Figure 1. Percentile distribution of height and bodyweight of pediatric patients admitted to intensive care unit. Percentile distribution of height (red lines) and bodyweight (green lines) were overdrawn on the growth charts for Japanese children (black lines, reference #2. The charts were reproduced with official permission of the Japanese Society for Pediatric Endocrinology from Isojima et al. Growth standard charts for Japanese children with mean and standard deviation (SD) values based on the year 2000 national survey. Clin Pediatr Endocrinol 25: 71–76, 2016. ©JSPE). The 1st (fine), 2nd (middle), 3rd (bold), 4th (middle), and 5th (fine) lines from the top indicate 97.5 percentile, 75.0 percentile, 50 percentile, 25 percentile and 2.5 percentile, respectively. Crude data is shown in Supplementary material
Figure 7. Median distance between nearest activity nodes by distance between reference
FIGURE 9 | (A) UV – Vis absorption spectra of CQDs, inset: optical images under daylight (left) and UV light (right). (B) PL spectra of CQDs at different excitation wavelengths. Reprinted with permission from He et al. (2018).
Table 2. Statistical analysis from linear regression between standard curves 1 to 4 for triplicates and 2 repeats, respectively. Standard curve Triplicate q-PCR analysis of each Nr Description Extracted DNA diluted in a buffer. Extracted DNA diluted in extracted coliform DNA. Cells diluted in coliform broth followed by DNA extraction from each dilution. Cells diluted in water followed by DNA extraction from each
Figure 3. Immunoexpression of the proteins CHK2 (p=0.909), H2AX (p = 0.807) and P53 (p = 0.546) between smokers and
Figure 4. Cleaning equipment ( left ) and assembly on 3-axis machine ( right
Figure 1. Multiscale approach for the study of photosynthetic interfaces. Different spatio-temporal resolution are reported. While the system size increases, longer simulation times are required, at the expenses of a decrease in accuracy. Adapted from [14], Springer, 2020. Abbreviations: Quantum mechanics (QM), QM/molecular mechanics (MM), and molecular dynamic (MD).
____
Your objective: From the first line to the last, retype the data exactly.

Answer to this problem:
Figure 1. Percentile distribution of height and bodyweight of pediatric patients admitted to intensive care unit. Percentile distribution of height (red lines) and bodyweight (green lines) were overdrawn on the growth charts for Japanese children (black lines, reference #2. The charts were reproduced with official permission of the Japanese Society for Pediatric Endocrinology from Isojima et al. Growth standard charts for Japanese children with mean and standard deviation (SD) values based on the year 2000 national survey. Clin Pediatr Endocrinol 25: 71–76, 2016. ©JSPE). The 1st (fine), 2nd (middle), 3rd (bold), 4th (middle), and 5th (fine) lines from the top indicate 97.5 percentile, 75.0 percentile, 50 percentile, 25 percentile and 2.5 percentile, respectively. Crude data is shown in Supplementary material
Figure 7. Median distance between nearest activity nodes by distance between reference
FIGURE 9 | (A) UV – Vis absorption spectra of CQDs, inset: optical images under daylight (left) and UV light (right). (B) PL spectra of CQDs at different excitation wavelengths. Reprinted with permission from He et al. (2018).
Table 2. Statistical analysis from linear regression between standard curves 1 to 4 for triplicates and 2 repeats, respectively. Standard curve Triplicate q-PCR analysis of each Nr Description Extracted DNA diluted in a buffer. Extracted DNA diluted in extracted coliform DNA. Cells diluted in coliform broth followed by DNA extraction from each dilution. Cells diluted in water followed by DNA extraction from each
Figure 3. Immunoexpression of the proteins CHK2 (p=0.909), H2AX (p = 0.807) and P53 (p = 0.546) between smokers and
Figure 4. Cleaning equipment ( left ) and assembly on 3-axis machine ( right
Figure 1. Multiscale approach for the study of photosynthetic interfaces. Different spatio-temporal resolution are reported. While the system size increases, longer simulation times are required, at the expenses of a decrease in accuracy. Adapted from [14], Springer, 2020. Abbreviations: Quantum mechanics (QM), QM/molecular mechanics (MM), and molecular dynamic (MD).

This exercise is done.